Reproduce the following lines word for word, omitting the pictures from your reply.

===== DATA RECORDS

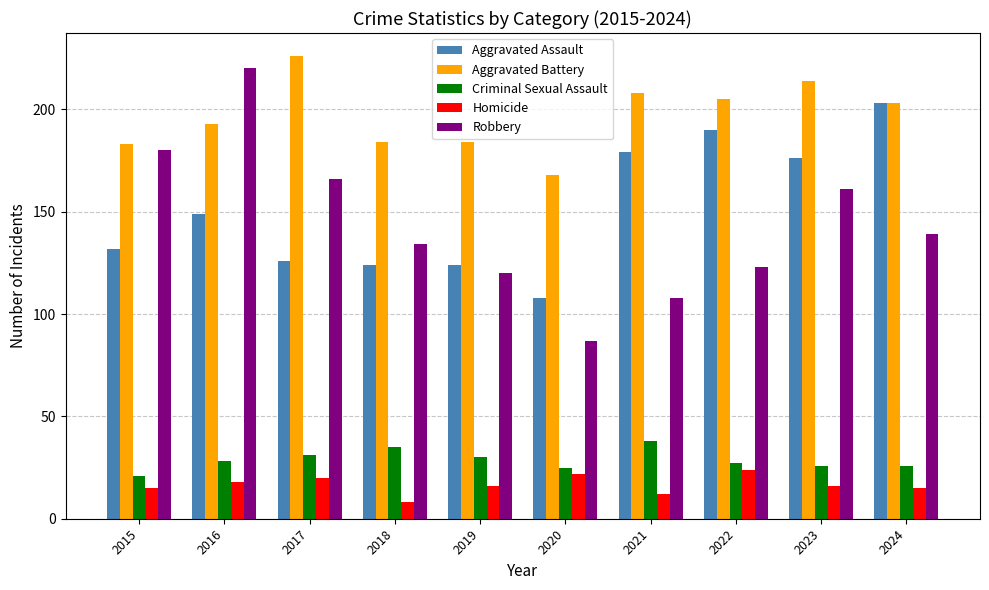

What are all the series names shown in the legend?

Aggravated Assault, Aggravated Battery, Criminal Sexual Assault, Homicide, Robbery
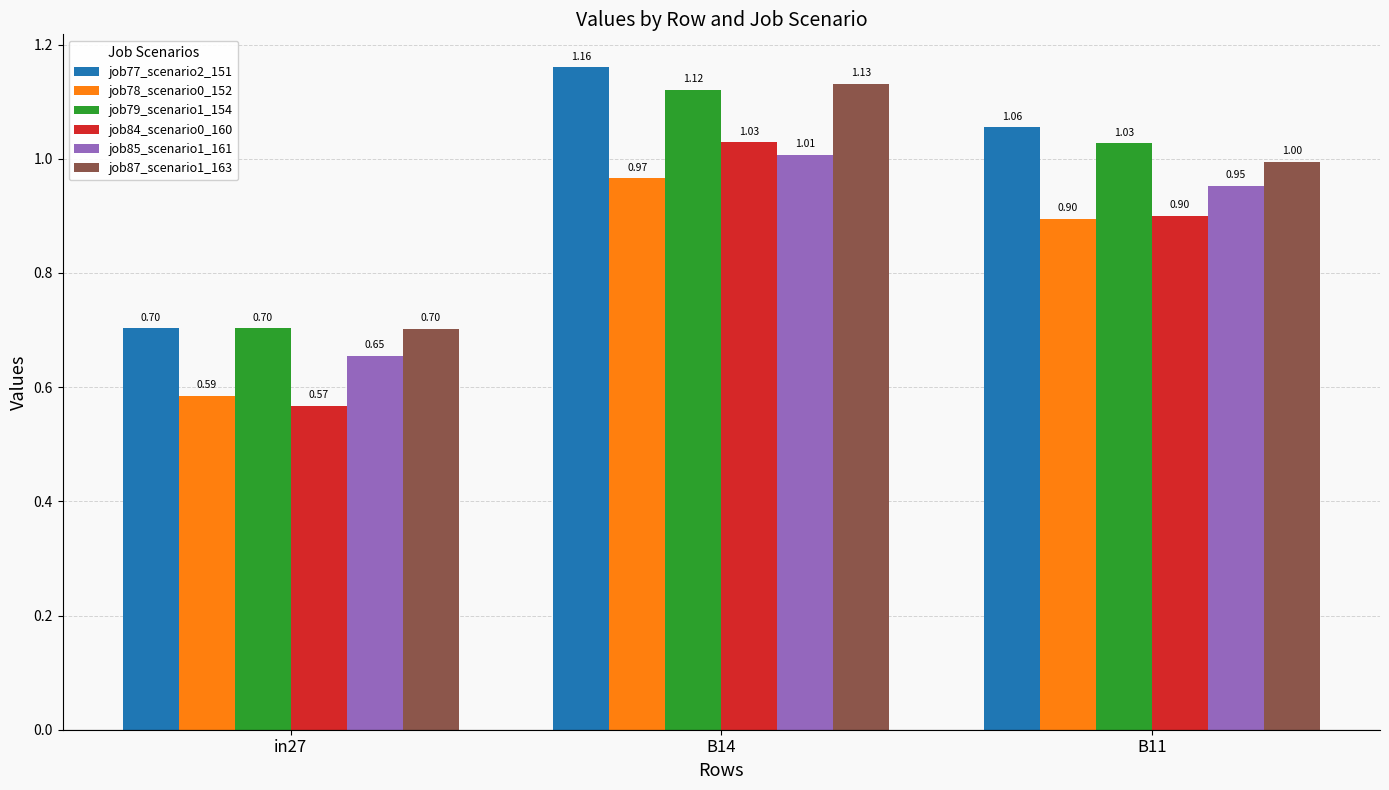

At which category is the sum across all series the highest?

B14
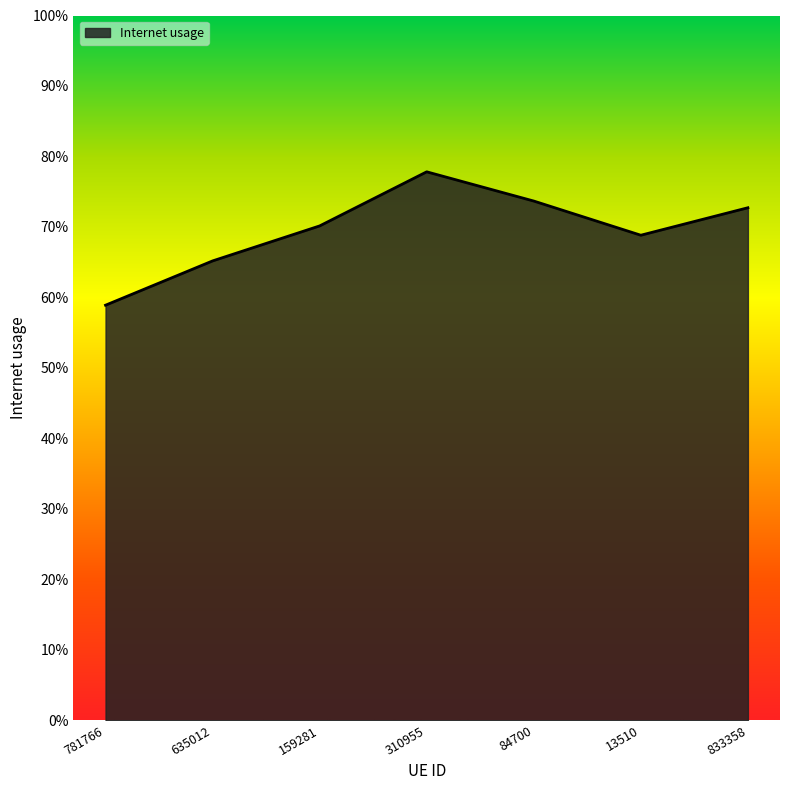

Is it true that the value at 833358 is 1.1?

False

==========

_RESPONSE BOX_
What are all the series names shown in the legend?

Aggravated Assault, Aggravated Battery, Criminal Sexual Assault, Homicide, Robbery

At which category is the sum across all series the highest?

B14

Is it true that the value at 833358 is 1.1?

False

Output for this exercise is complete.